→ INFORMATION:
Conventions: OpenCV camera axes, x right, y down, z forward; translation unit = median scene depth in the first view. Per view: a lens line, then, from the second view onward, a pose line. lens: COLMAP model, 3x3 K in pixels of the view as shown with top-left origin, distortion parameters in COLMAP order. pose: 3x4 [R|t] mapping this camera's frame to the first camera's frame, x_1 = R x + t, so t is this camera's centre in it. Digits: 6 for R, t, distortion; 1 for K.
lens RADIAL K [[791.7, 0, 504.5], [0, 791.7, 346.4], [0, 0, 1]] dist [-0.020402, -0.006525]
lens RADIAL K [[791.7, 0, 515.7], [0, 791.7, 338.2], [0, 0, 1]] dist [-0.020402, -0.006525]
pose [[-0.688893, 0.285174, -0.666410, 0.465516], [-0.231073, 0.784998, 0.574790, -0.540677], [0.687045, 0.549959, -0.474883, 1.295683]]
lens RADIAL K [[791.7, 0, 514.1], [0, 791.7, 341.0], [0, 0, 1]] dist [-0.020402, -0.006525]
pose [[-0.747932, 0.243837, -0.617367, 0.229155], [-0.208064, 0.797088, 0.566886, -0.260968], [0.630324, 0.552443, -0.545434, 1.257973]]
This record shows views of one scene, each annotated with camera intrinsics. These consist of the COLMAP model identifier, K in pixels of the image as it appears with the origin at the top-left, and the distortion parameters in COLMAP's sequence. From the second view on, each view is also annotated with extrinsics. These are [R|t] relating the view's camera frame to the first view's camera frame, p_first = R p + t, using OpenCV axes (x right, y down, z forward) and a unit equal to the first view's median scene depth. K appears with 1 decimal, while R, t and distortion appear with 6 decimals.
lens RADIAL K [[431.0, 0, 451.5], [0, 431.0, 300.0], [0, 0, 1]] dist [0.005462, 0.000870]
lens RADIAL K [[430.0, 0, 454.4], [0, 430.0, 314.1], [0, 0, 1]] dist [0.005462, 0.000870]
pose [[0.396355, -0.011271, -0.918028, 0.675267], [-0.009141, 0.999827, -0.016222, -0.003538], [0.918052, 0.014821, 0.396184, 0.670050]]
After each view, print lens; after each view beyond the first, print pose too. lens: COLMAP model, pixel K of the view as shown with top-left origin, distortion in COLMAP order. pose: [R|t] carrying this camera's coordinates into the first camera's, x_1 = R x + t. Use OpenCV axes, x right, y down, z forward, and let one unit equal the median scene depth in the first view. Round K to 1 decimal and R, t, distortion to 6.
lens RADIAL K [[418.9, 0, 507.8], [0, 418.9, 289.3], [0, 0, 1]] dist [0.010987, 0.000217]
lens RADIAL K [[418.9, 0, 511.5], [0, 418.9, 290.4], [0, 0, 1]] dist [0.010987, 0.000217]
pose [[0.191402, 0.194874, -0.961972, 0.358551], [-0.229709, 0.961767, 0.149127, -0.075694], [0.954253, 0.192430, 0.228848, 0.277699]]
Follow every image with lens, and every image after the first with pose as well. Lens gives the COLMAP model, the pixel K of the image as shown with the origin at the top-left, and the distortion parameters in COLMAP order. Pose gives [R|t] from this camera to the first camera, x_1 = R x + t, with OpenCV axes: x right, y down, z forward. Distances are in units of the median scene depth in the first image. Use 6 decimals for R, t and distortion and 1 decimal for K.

→ YOUR ASSIGNMENT:
Reproduce the entire listing above exactly, leaving nothing out.

→ ANSWER BOX:
Conventions: OpenCV camera axes, x right, y down, z forward; translation unit = median scene depth in the first view. Per view: a lens line, then, from the second view onward, a pose line. lens: COLMAP model, 3x3 K in pixels of the view as shown with top-left origin, distortion parameters in COLMAP order. pose: 3x4 [R|t] mapping this camera's frame to the first camera's frame, x_1 = R x + t, so t is this camera's centre in it. Digits: 6 for R, t, distortion; 1 for K.
lens RADIAL K [[791.7, 0, 504.5], [0, 791.7, 346.4], [0, 0, 1]] dist [-0.020402, -0.006525]
lens RADIAL K [[791.7, 0, 515.7], [0, 791.7, 338.2], [0, 0, 1]] dist [-0.020402, -0.006525]
pose [[-0.688893, 0.285174, -0.666410, 0.465516], [-0.231073, 0.784998, 0.574790, -0.540677], [0.687045, 0.549959, -0.474883, 1.295683]]
lens RADIAL K [[791.7, 0, 514.1], [0, 791.7, 341.0], [0, 0, 1]] dist [-0.020402, -0.006525]
pose [[-0.747932, 0.243837, -0.617367, 0.229155], [-0.208064, 0.797088, 0.566886, -0.260968], [0.630324, 0.552443, -0.545434, 1.257973]]
This record shows views of one scene, each annotated with camera intrinsics. These consist of the COLMAP model identifier, K in pixels of the image as it appears with the origin at the top-left, and the distortion parameters in COLMAP's sequence. From the second view on, each view is also annotated with extrinsics. These are [R|t] relating the view's camera frame to the first view's camera frame, p_first = R p + t, using OpenCV axes (x right, y down, z forward) and a unit equal to the first view's median scene depth. K appears with 1 decimal, while R, t and distortion appear with 6 decimals.
lens RADIAL K [[431.0, 0, 451.5], [0, 431.0, 300.0], [0, 0, 1]] dist [0.005462, 0.000870]
lens RADIAL K [[430.0, 0, 454.4], [0, 430.0, 314.1], [0, 0, 1]] dist [0.005462, 0.000870]
pose [[0.396355, -0.011271, -0.918028, 0.675267], [-0.009141, 0.999827, -0.016222, -0.003538], [0.918052, 0.014821, 0.396184, 0.670050]]
After each view, print lens; after each view beyond the first, print pose too. lens: COLMAP model, pixel K of the view as shown with top-left origin, distortion in COLMAP order. pose: [R|t] carrying this camera's coordinates into the first camera's, x_1 = R x + t. Use OpenCV axes, x right, y down, z forward, and let one unit equal the median scene depth in the first view. Round K to 1 decimal and R, t, distortion to 6.
lens RADIAL K [[418.9, 0, 507.8], [0, 418.9, 289.3], [0, 0, 1]] dist [0.010987, 0.000217]
lens RADIAL K [[418.9, 0, 511.5], [0, 418.9, 290.4], [0, 0, 1]] dist [0.010987, 0.000217]
pose [[0.191402, 0.194874, -0.961972, 0.358551], [-0.229709, 0.961767, 0.149127, -0.075694], [0.954253, 0.192430, 0.228848, 0.277699]]
Follow every image with lens, and every image after the first with pose as well. Lens gives the COLMAP model, the pixel K of the image as shown with the origin at the top-left, and the distortion parameters in COLMAP order. Pose gives [R|t] from this camera to the first camera, x_1 = R x + t, with OpenCV axes: x right, y down, z forward. Distances are in units of the median scene depth in the first image. Use 6 decimals for R, t and distortion and 1 decimal for K.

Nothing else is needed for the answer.